Thirdly, the middle reading today seems to jar. What is a passage on sexual morality doing here? On the surface it is just part of the sequence of New Testament readings that we will follow over the next months. However, it does remind us that the moral law follows from who we discover ourselves to be before God. Discipleship is not just a solo shopping trip around a spiritual supermarket where I can pick what takes my fancy or will make me feel good. We are members of the Body of Christ and our bodies are Temples of the Holy Spirit. Being a disciple means being joined to the Lord in one spirit with him. We become one of Christ's followers on his terms not ours, no matter where our bodies have been up until now. We are no longer our own property because we have been bought and paid for by the Lamb of God. The example of Jesus calls us to the crazy logic of heroic love and not merely to what seems sensible to human logic. We have seen all too clearly this week, that, when the Church loses its prophetic voice regarding any issue, it becomes a pathetic voice. When the church structures become too closely associated with the civil structures, we lose our ability to prioritise encounters between everybody and the Lord who gazes at us and invites us to follow him, whatever our starting point may be. As we will see later in the Gospel, Jesus prioritised meetings with those who felt most hurt and marginalised, and he criticised those who loved to condemn and scapegoat. Dumping guilt on others is not part of Christian discipleship. Jesus' ministry is a mission to the hurting and never merely a service for the perfect few. It is the Church's job to invite to find healing in Jesus' name. It is never right to punish, claiming there is an enemy to be crushed and sacrificed, while claiming divine authority for doing so. Thus, in a big hurting world, a small church for a holy huddle is never Jesus' ideal. An exhausted tireless field hospital for hurting people is closer to the mark.

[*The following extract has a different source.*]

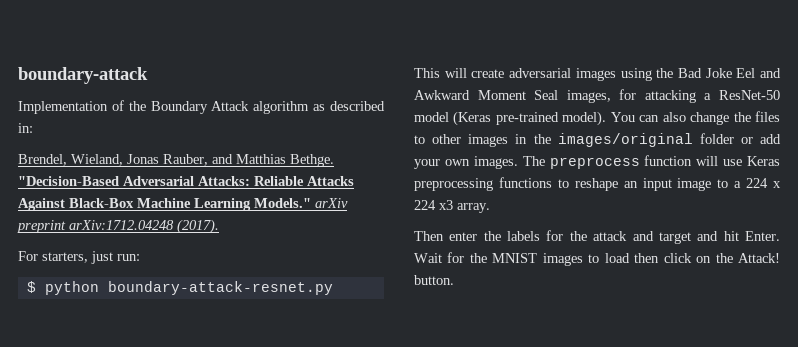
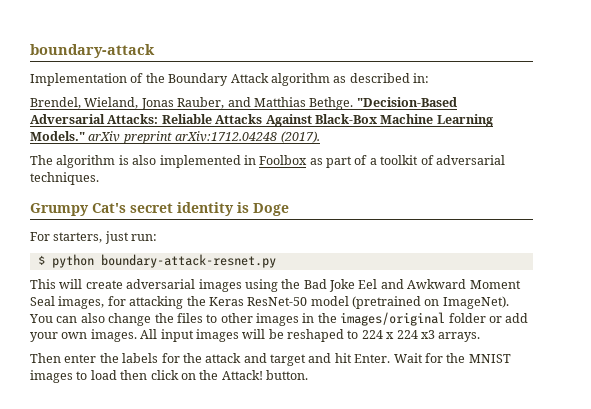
(219, 226) none -> [30,155,505,168] [30,172,99,185] [30,202,289,216] // The algorithm is also implemented in Foolbox as part of a toolkit of adversarial techniques. // Grumpy Cat's secret identity is Doge
[704,90,780,100] [414,111,607,126] a ResNet-50 model (Keras pre-trained model). -> [186,296,509,309] the Keras ResNet-50 model (pretrained on ImageNet).
[522,155,780,169] [414,177,742,191] The preprocess function will use Keras preprocessing functions to reshape an input image to a -> [140,329,359,342] All input images will be reshaped to
[457,203,490,213] array. -> [438,332,481,342] arrays.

We resume our journey of faith by returning to the starting point for disciples in every age. Faith cannot be imposed. It must begin and be nourished by an invitation to an encounter with the God who gazes lovingly on us. Adoration of the Blessed Sacrament is a prime opportunity to gaze on the Suffering Servant who gave his life for us. And that call to discipleship means building communities where people can hear the voice of the Lord and seek support to discern where the voice of the Lord is calling them. Like Samuel, we all need wise heads and humble hearts to make sure we are following Christ and nor merely our own deceptive illusions. And finally, faith means building communities who can situate moral teaching in the context of the dignity that we discover through our encounter with the loving gaze of Christ. Moral teaching is a call to greatness where we can discover what it is that we really, really want. I invite you this week to spend time, allowing Christ to gaze lovingly into your eyes. All you have to say is, "Speak, Lord, your servant is listening." He will never let you down.